Twitter has been plagued with a spam bot problem for the last four years and has significantly added to the fake news phenomena that many news organisations are trying to battle with. In other words, bots have become the go-to tool to crank out trending topics on Twitter and even drum up artificial likes. While Twitter strictly prohibits fake engagement on its platform, Twitter’s spam bot problem has seen a recent spike reportedly.
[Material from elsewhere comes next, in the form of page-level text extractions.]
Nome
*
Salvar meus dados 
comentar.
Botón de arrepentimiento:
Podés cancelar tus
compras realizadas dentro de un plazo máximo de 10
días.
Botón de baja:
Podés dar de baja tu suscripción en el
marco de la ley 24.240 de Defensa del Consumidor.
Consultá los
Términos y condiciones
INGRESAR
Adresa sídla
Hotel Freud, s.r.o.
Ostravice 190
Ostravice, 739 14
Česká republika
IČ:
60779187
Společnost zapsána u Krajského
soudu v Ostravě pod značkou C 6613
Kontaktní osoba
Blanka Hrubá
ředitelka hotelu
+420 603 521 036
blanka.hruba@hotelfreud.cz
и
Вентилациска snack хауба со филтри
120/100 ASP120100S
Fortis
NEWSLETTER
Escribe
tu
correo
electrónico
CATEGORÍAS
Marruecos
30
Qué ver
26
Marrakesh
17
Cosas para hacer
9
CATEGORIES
Over the last four years, the microblogging site has received a lot of flak for not doing enough to counter the fake followers that also undermined the American elections. But that hasn’t stopped Twitter from facing extensive and sustained criticism for not doing enough about its fake followers. According to a recent research, by University of Southern California and Indiana University, 15 percent of all Twitter accounts are fake. The last U.S. presidential election saw a massive surge in bots and fake accounts that pushed presidential election debate to the level of a trash talk. At the same time, another research from University of Southern California revealed that 19 percent of US election-related tweets were generated from bot accounts and trolling Trump followers did make up a sizable activity on Twitter.
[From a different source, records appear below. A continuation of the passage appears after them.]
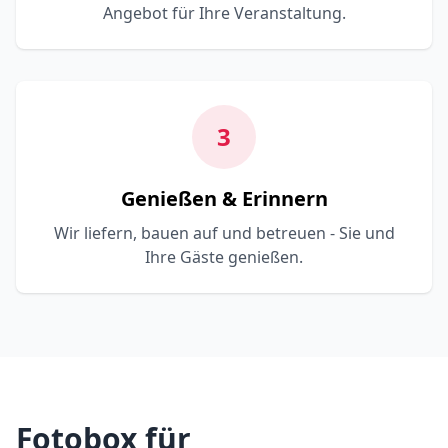
Angebot für Ihre Veranstaltung.
3
Genießen & Erinnern
Wir liefern, bauen auf und betreuen - Sie und
Ihre Gäste genießen.
Fotobox für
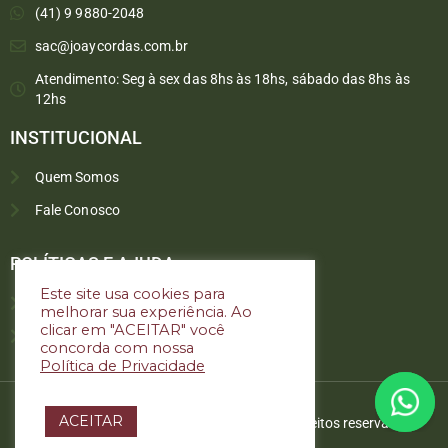
(41) 9 9880-2048
sac@joaycordas.com.br
Atendimento: Seg à sex das 8hs às 18hs, sábado das 8hs às
12hs
INSTITUCIONAL
Quem Somos
Fale Conosco
Converse conosco
Selecione com quem deseja falar
POLÍTICAS E AJUDA
Este site usa cookies para
Política de troca e devoluções
melhorar sua experiência. Ao
Atendimento
clicar em "ACEITAR" você
Política de privacidade
concorda com nossa
Política de Privacidade
ACEITAR
Copyright © 2022. Joay Cordas. Todos os direitos reservados.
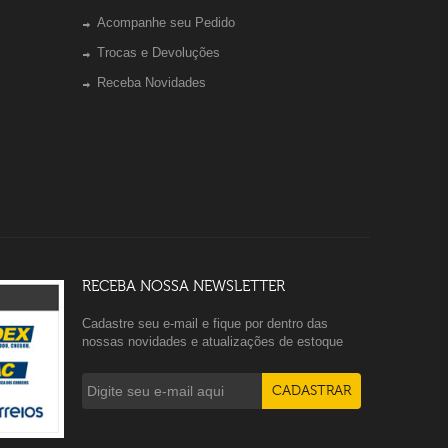
Acompanhe seu Pedido
Trocas e Devoluções
Receba Novidades
RECEBA NOSSA NEWSLETTER
Cadastre seu e-mail e fique por dentro das
nossas novidades e atualizações de estoque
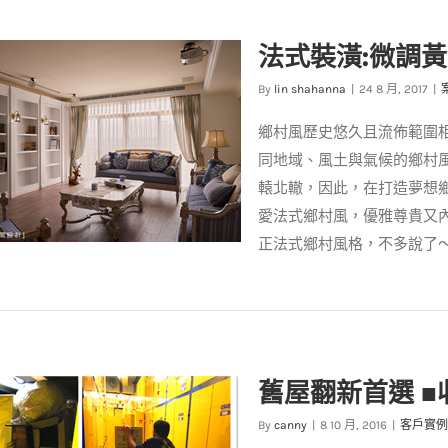
約風格: 就愛無印良品風 把旅
法式裝潢:微調
行記憶帶回家
案例分享
裝潢設計
By
lin shahanna
|
24 8 月, 2017
|
鄉村風歷史悠久且流佈範圍
同地域、風土與氣候的鄉村
轅北轍，因此，在打造夢想
愛法式鄉村風，優雅尊貴又
正法式鄉村風格，不多說了
潢:微調黃金比例 法式鄉村質感
窩
舊屋翻新首選 ■
案例分享
裝潢設計
By
canny
|
8 10 月, 2016
|
客戶實例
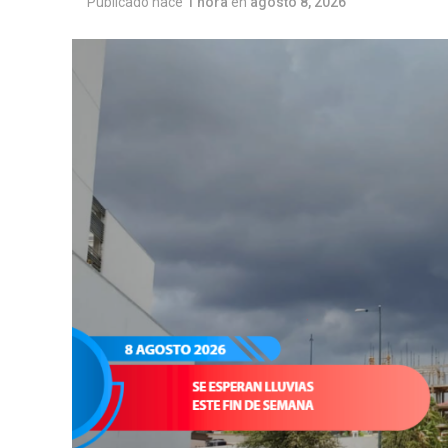
Publicado hace
1 hora
en
agosto 8, 2026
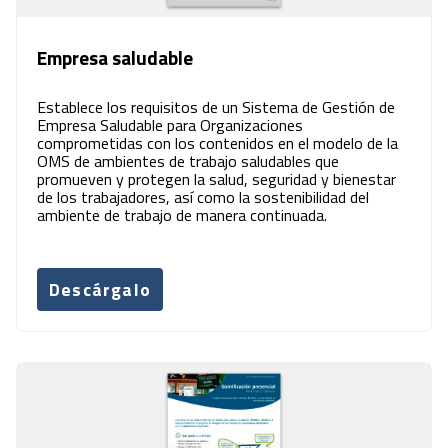
Empresa saludable
Establece los requisitos de un Sistema de Gestión de
Empresa Saludable para Organizaciones
comprometidas con los contenidos en el modelo de la
OMS de ambientes de trabajo saludables que
promueven y protegen la salud, seguridad y bienestar
de los trabajadores, así como la sostenibilidad del
ambiente de trabajo de manera continuada.
Descárgalo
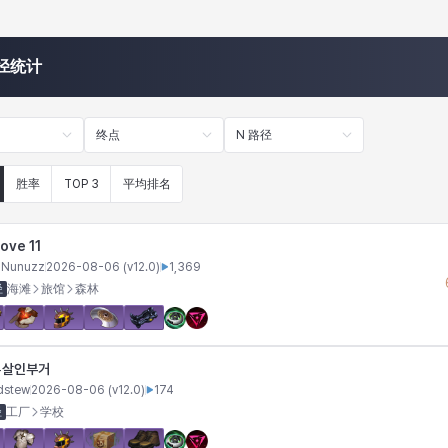
径统计
终点
N 路径
胜率
TOP 3
平均排名
love 11
hNunuzz
2026-08-06
(v
12.0
)
1,369
径
海滩
旅馆
森林
살인부거
4
dstew
2026-08-06
(v
12.0
)
174
径
工厂
学校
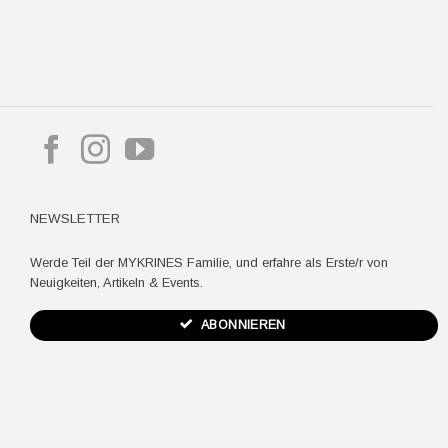
pple
ay
NEWSLETTER
Werde Teil der MYKRINES Familie, und erfahre als Erste/r von
Neuigkeiten, Artikeln & Events.
ABONNIEREN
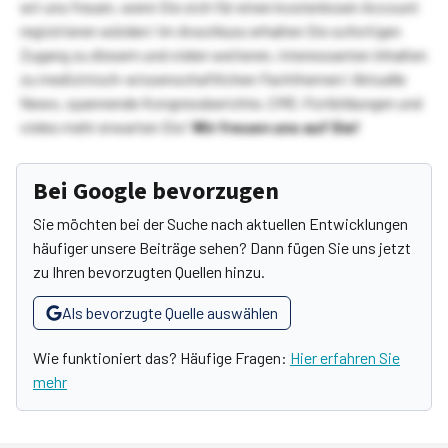
wir uns freuen, wenn Sie sich für einen kostenlosen Account
registrieren würden! Im Anschluss erhalten Sie sofortigen
Zugang zu diesem und vielen weiteren, interessanten Inhalten
zu medizinisch-wissenschaftlichen Fachthemen! Aktuelle
News, spannende Kongressberichte, CME-Fortbildungen und
vieles mehr erwarten Sie!
Wir freuen uns auf Sie!
Bei Google bevorzugen
Sie möchten bei der Suche nach aktuellen Entwicklungen
häufiger unsere Beiträge sehen? Dann fügen Sie uns jetzt
zu Ihren bevorzugten Quellen hinzu.
Als bevorzugte Quelle auswählen
Wie funktioniert das? Häufige Fragen:
Hier erfahren Sie
mehr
While a news investigation believes Romanian spammer, Laurentiu Ciocoiu is carpet bombing the microblogging site with spam bots. His modus operandi is – setting up a network of thousands of fake Twitter accounts that follow few official high profile accounts. These official accounts are usually celebrities and leading news organizations. The click-bait policy leads users to spammy websites.
Can AI be used to spot fake bots with spam filtering?
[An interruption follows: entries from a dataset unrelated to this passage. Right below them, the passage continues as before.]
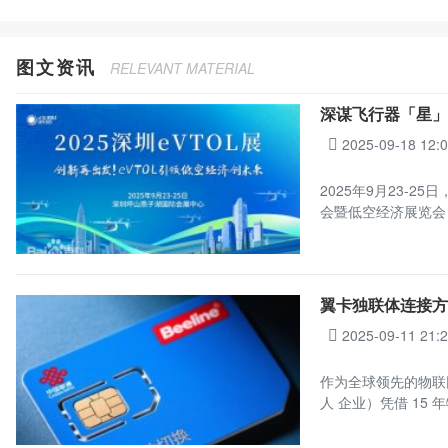
图文资讯
RELEVANT MATERIAL
深谋飞行器「星」
2025-09-18 12:
2025年9月23-
会暨低空经济展览会
翼卡独联体连接方案
2025-09-11 21:
作为全球领先的物联
人 企业）凭借 15 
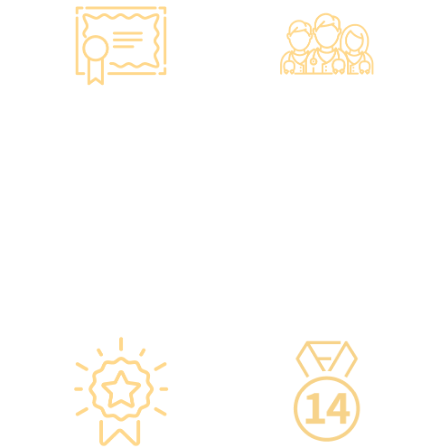
智能监控 疫苗装置
专业医疗团队
·正厂正货进口疫苗，可提供
·體檢中心設有專業醫療團
疫苗包装盒以检查针剂的批
隊，包括駐場放射科醫生、
次编号及有效日期。
普通科醫生、脊醫、牙醫、
·使用醫學級疫苗貯存雪櫃，
營養師、護士等。
雪櫃溫度根據香港衛生署及
·前線醫務人員每年平均接受
疫苗廠方指引，確保安全。
85小時的專業培訓，為您打
·疫苗貯存雪櫃具備智能裝
造高安全性、高私隱度及高
置，24小時監察雪櫃溫度。
品質的一站式健康管理服
務。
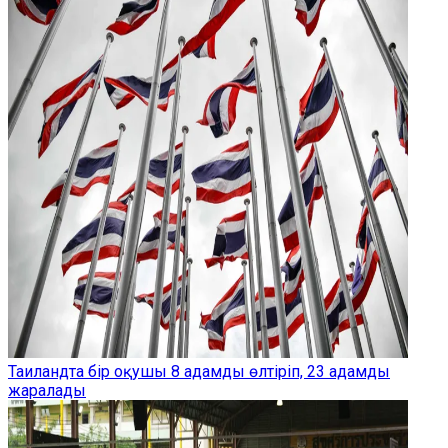
Таиландта бір оқушы 8 адамды өлтіріп, 23 адамды
жаралады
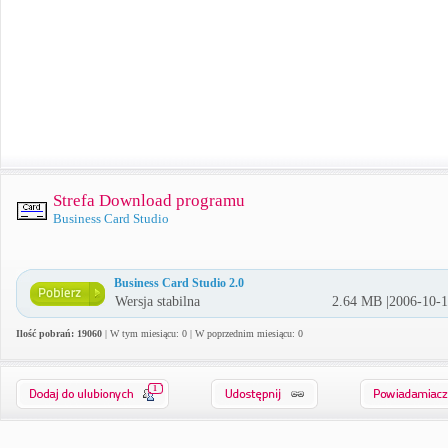
Strefa Download programu
Business Card Studio
Business Card Studio 2.0
Wersja stabilna
2.64 MB |2006-10-
Ilość pobrań: 19060
| W tym miesiącu: 0 | W poprzednim miesiącu: 0
1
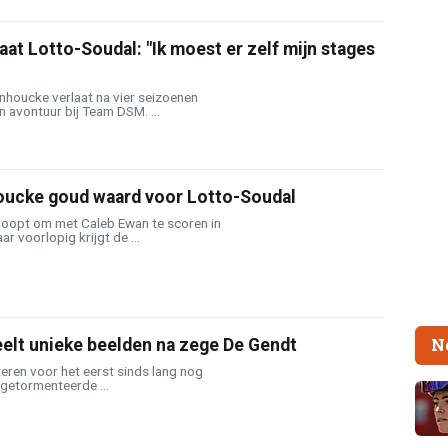
at Lotto-Soudal: "Ik moest er zelf mijn stages
nhoucke verlaat na vier seizoenen
 avontuur bij Team DSM. ...
ucke goud waard voor Lotto-Soudal
oopt om met Caleb Ewan te scoren in
r voorlopig krijgt de ...
N
elt unieke beelden na zege De Gendt
eren voor het eerst sinds lang nog
 getormenteerde ...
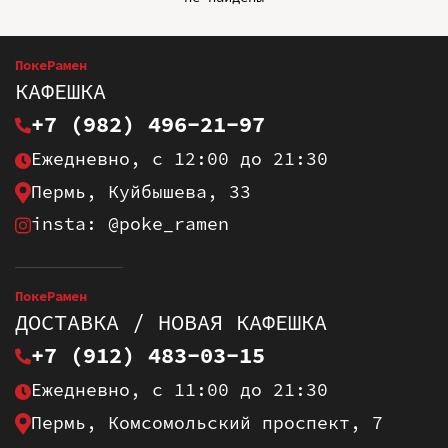
ПокеРамен
КАФЕШКА
+7 (982) 496-21-97
Ежедневно, с 12:00 до 21:30
Пермь, Куйбышева, 33
insta: @poke_ramen
ПокеРамен
ДОСТАВКА / НОВАЯ КАФЕШКА
+7 (912) 483-03-15
Ежедневно, с 11:00 до 21:30
Пермь, Комсомольский проспект, 7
In an attempt to clean up the platform, Twitter leveraged IBM’s cognitive computing technology Watson to counter abuse on its platform. According to a study by Karna Analytics, artificial intelligence and machine learning algorithms can be used effectively to keep a check on spammy Twitter bots. The firm leveraged its text analytics algorithm Semantic Similarity for clustering contextually similar tweets. Citing a real world example, the Gurgaon-headquartered company analysed more than 50,000 tweets for the hashtag #Presidentialle and #Jio and deployed the Semantic Similarity technique to identify clusters of users that post similar tweets at multiple times. The company states that by using their proprietary text analytics algorithm, one can cluster contextually similar tweets together and identify the users behind these handles. Here’s one thing the company surmised about spam bots – tweets by bots focus on a narrow topic while normal tweets are text heavy and diverse.
Over 100,000 people subscribe to our newsletter.
See stories of Analytics and AI in your inbox.
Here are some of the characteristics of spam bots
- Bot accounts tweet in stages, usually four tweets in a minute
- Tweets include trending hastags and fake accounts generally lack profile images
- Fake accounts have no or few followers and the accounts they follow also post the same message
Machine Learning classifiers bust spam bots
Baltimore-headquartered company ZeroFox seems to have the perfect formula for safeguarding security of companies across social, mobile and web that says social media accounts are open to several digital risks –customer spams, phishing, piracy, chat attacks, impersonation and even physical threats. And that’s why machine learning techniques. The company uses machine learning classifier that works by scanning a broad set of variables to determine which category an unseen piece of data ultimately falls into. Hence, a machine learning classifier trained on known spammy customer chat links can analyze based on these characteristics – such as IP location, URL, redirects, path and find out whether a link should be blacklisted. And with continuous classifier re-trainings, the machine learning algorithms can stay one step ahead in ruling out spammy bots.
How to get started with machine learning classifiers
- To train classifiers, one needs huge pre-labeled data sets and labeling data sets can be a laborious task
- If one doesn’t have access to pre-labeled dataset, the company suggest finding one that fits the need
Cyber security in the age of hacking
The last hacking incident at HBO raised several eyebrows when popular TV show Game of Thrones’ episode was leaked online. Not just that, the American network’s official social media accounts – Facebook and Twitter were also hacked. The social media account was hacked by a Saudi Arabian group that goes by the name of OurMine and has also reportedly hacked accounts of Google, FB and Twitter CEOs. Over the years, AI has been increasingly used to beef up defense and tech giants and cyber security companies are quickly putting network protection platforms together to safeguard their accounts from malware and hacking. Social media platforms are a goldmine for business and consumer data and data science and as a ZeroFox executive puts it, data science can be effectively used to weaponize social media.